CONSIGNE 1 ->
Répondez à ces questions sur le texte consacré à la lanterne des morts de Boën :
(a) Quel nom le plan donne-t-il à l'emplacement clos de murs situé au nord de l'église ?
(b) Au bord de quelle route se trouve aujourd'hui la croix de fer forgé ?
(c) Quel est le diamètre de la couronne fixée sous le croisillon de cette croix ?
CONSIGNE 2 -> Poursuivez le texte sur la lanterne des morts de Boën et la croix de fer de la Roche, à la suite de sa dernière phrase.

TEXTE À ANALYSER ->
Il est possible de faire des conjectures plausibles sur la manière dont il se terminait, à l’aide d’un plan à grande échelle de la ville de Boën dressé, ce semble, dans la seconde moitié du siècle dernier, et dont M.Arquillière a bien voulu jadis me donner communication. Ce plan fait voir, au nord de l’église et la séparant des bâtiments de l’ancien collège., un emplacement clos de murs qualifié de Vieux Cimetière : indication confirmée par des fouilles pratiquées de nos jours, qui y ont fait reconnaître en effet l’existence d’un champ de sépulture. A l’angle sud-est de cet emplacement, et sensiblement au point où s’élève la tour ruinée qui nous occupe, est représenté un édicule en forme de pyramide assez élancée, percée d’une petite fenêtre carrée et sommée d’une croix. Il ne me semble pas douteux qu’il faille reconnaître dans cette pyramide une flèche en maçonnerie surmontant la coupole dont l’amorce existe encore, et dans ce petit monument lui-même la lanterne des morts signalée par M. Tailhand.

Le feu était entretenu dans une lanterne posée sur le plancher dont les poutres ont laissé leurs traces, et auquel on accédait sans doute par un escalier de bois, ou même par une simple échelle. Le grossier dessin que nous possédons ne montre dans la flèche qu’une seule ouverture, faisant face à l’entrée du cimetière : mais il n’est pas trop téméraire de supposer qu’il y avait quatre fenêtres regardant les quatre points cardinaux.

Je n’ose faire aucune hypothèse sur la grande niche pratiquée dans le mur du nord. Cette orientation me détourne d’y voir la place d’un autel. Peut-être était-elle destinée à recevoir un meuble dans lequel on conservait l’huile de la lanterne, ou même quelques autres objets, les outils du fossoyeur, etc.

Les détails que je viens de vous donner sur l’ancienne lanterne des Morts de Boën m’amènent à vous entretenir d’un autre petit monument qui se rattache à la coutume des illuminations sépulcrales.

Il s’agit d’une élégante croix de fer forgé, excellent. travail du XVe. Siècle, que l’on voit aujourd’hui, abritée par un groupe de vieux marroniers, sur le bord de la route nationale de Lyon à Clermont, un hameau de la Roche; commune de Saint Thurin.

L’arbre de cette croix est une tige de fer cylindrique de 0m 035 de diamètre, qui se bifurque et se rejoint quatre fois pour former un croisillon long de 1m 22, rempli en son centre par un quatrefeuille, anglé de fleurons, orné de ressauts à jour, et terminé par des espèces de tulipes d’où émerge un pistil à tête de clou. Cette riche composition rappelle beaucoup celle de plusieurs croix qui surmontent un certain nombre de clochers foréziens de la même époque. Mais ce qui fait surtout l’intérêt de celle-ci, c’est une couronne plate, circulaire intérieurement, à onze pans sur sa tranche extérieure, supportée dans une position horizontale, immédiatement au-dessous de la naissance du croisillon, par trois branches de fer forgé et tordues qui se terminaient par un ornement perdu aujourd’hui, une fleur sans doute. Le diamètre de cette couronne est de 0m 23 ; elle porte sur sa moitié antérieure une traverse armée de deux pointes visiblement destinées à recevoir des cierges.

ENREGISTREMENTS DE DONNÉES ->

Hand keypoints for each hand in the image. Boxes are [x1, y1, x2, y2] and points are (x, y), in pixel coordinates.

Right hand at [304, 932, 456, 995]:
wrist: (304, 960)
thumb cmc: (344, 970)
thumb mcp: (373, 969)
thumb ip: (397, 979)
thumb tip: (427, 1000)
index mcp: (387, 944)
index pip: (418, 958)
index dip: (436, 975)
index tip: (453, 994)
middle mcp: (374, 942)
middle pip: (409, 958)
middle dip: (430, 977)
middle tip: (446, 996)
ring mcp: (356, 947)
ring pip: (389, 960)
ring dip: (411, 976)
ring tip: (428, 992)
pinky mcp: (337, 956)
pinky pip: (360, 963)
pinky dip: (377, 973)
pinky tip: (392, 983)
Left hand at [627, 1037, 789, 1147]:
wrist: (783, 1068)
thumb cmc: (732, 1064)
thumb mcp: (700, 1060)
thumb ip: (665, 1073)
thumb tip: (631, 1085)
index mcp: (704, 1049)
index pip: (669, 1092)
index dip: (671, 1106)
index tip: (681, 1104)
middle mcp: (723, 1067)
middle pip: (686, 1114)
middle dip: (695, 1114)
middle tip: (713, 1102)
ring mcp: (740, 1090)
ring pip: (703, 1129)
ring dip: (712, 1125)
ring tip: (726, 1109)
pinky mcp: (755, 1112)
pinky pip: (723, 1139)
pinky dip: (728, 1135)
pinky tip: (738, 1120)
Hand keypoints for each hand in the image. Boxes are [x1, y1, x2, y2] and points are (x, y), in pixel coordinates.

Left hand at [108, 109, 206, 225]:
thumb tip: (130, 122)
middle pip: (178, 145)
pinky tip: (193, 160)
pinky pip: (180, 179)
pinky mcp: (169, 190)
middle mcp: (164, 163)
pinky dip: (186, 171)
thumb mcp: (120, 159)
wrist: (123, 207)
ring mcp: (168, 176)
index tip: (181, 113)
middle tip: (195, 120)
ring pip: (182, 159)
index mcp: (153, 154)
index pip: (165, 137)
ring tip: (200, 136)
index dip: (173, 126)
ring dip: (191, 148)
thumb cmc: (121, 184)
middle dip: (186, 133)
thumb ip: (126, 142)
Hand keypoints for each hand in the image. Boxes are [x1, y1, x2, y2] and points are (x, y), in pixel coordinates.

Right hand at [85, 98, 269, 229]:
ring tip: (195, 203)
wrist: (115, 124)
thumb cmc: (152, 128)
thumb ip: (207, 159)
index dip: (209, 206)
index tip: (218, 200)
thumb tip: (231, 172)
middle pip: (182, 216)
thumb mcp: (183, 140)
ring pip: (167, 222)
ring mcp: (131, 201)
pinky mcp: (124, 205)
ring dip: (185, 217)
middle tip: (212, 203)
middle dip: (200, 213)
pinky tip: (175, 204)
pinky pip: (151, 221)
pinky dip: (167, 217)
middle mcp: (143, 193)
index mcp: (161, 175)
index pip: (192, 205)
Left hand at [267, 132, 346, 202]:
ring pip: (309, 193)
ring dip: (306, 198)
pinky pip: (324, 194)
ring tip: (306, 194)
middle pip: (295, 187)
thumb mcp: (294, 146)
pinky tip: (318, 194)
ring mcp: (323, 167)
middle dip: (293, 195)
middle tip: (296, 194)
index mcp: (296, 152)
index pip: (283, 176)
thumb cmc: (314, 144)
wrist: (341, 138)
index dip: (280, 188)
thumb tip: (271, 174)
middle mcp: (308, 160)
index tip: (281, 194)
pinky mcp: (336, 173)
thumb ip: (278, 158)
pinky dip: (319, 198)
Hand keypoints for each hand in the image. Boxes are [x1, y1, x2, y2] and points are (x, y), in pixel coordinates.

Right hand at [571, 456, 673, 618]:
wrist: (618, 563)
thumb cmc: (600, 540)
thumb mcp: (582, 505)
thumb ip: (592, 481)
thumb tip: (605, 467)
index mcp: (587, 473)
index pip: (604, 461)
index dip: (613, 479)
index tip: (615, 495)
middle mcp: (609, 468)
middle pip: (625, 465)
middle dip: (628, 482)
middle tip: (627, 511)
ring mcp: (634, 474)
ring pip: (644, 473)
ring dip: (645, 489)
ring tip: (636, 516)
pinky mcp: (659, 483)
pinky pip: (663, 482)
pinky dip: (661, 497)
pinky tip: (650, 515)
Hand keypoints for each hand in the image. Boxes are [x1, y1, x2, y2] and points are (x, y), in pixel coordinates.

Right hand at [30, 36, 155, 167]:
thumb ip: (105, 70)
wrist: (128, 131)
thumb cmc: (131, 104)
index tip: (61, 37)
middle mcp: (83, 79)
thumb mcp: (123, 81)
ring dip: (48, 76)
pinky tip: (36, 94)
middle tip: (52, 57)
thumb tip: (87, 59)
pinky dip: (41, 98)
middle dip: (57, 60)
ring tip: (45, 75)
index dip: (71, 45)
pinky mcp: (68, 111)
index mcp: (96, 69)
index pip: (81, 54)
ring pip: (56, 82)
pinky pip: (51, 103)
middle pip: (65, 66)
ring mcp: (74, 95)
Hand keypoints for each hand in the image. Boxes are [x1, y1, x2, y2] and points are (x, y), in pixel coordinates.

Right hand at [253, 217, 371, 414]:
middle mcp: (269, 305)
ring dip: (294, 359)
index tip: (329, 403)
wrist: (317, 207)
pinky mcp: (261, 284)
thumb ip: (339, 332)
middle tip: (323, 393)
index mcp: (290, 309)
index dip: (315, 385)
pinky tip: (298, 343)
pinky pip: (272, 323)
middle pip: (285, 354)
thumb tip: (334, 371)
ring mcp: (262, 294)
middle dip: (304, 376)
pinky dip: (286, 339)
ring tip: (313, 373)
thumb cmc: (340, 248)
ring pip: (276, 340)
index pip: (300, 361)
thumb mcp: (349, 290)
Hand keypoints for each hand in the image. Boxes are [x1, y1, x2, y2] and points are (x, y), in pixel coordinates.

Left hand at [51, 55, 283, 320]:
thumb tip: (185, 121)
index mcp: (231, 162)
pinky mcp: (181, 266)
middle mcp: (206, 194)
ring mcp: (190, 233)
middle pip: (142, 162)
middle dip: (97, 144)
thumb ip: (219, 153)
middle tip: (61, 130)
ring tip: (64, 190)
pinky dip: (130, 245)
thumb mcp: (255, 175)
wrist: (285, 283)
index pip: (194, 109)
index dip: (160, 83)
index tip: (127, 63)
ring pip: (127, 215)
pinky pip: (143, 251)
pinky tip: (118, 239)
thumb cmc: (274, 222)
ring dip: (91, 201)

RÉPONSE 1 ->
(a) Le plan le nomme « Vieux Cimetière ».
(b) Elle se trouve au bord de la route nationale de Lyon à Clermont, au hameau de la Roche, sur la commune de Saint Thurin.
(c) Son diamètre est de 0m 23.

RÉPONSE 2 ->
Il résulte d’une enquête faite sur place que cette croix provient de l’ancien cimetière de Boën. Cachée dans une cheminée pendant la Révolution, elle aurait été vendue plus tard à un propriétaire de la Roche, qui la fit ériger à la place qu’elle occupe actuellement.

Pour compléter ma description, j’ajouterai que sa hauteur totale, au dessus du grossier piédestal dans lequel elle est encastrée, est de 2m 93. La partie taisant prise dans la pierre peut être évaluée à 0m 30 au maximum. Au croisillon est fixé assez maladroitement un crucifix beaucoup trop petit pour l’ensemble : c’est une addition moderne.

Les dimensions et l’aspect monumental de cette croix portent à se demander si elle n’aurait pas surmonté jadis la lanterne des Morts de Boën. Mais la présence de l’appareil de lumières n’est pas conciliable avec cette supposition. On ne peut s’arrêter à la pensée qu’on eût placé des cierges à la pointe d’une flèche, où le plus léger souffle de vent les eût éteints, et où d’ailleurs on n’aurait pu accéder qu’à l’aide d’une longue échelle. Je crois même que la couronne lumineuse, élevée aujourd’hui d’environ 1m 80 au dessus du piédestal de la croix, c’est-à-dire notablement hors de la portée de la main, n’occupe pas sa place primitive. Ce qui me confirme dans cotte opinion, c’est l’existence, 0m 75 plus bas, de deux trous traversant rectangulairement l’arbre de la croix et qui ont dû recevoir des rivets ou des tenons. Je suis disposé à croire qu’à l’origine ils servaient à fixer les branches de support de la couronne, sur laquelle il était alors facile de placer les cierges avec la main. D’autre part, Il est manifeste que, dans sa position actuelle, elle est beaucoup trop rapprochée du croisillon, eu égard aux proportions de ce dernier. Enfin, trois encoches aujourd’hui sans emploi, que l’on remarque sur sa tranche, concourent à faire croire que ses supports ne s’appliquaient pas jadis aux mêmes points.

L’ancien plan de Boën indique, au milieu du cimetière situé au midi de l’église, et converti plus tard en jardin pour le presbytère, une croix dont les bouts sont ancrés. Je sais à quel point ces sortes de représentations sont conventionnelles. Rien n’empêche pourtant de supposer qu’on a voulu figurer la belle croix de fer transportée depuis à Saint-Thurin.

Il ne me semble pas inutile de rappeler, en terminant, que M. Auguste Chaverondier a signalé depuis plusieurs années, dans son excellent Catalogue des ouvrages relatifs au département de la Loire, t. II, p. 292, plusieurs fanaux ou lanternes de cimetière qui auraient existé sur d’autres points du Forez, à Chérier, Grezolles, Saint-Martin-la-Sauveté, Saint-Just-en-Chevalet. Je me permets d’appeler sur ces curieux monuments l’attention de nos doctes confrères ; l’usage dont Il s’agit a probablement été général dans notre province, et a dû laisser sur plus d’un point de son territoire des vestiges matériels.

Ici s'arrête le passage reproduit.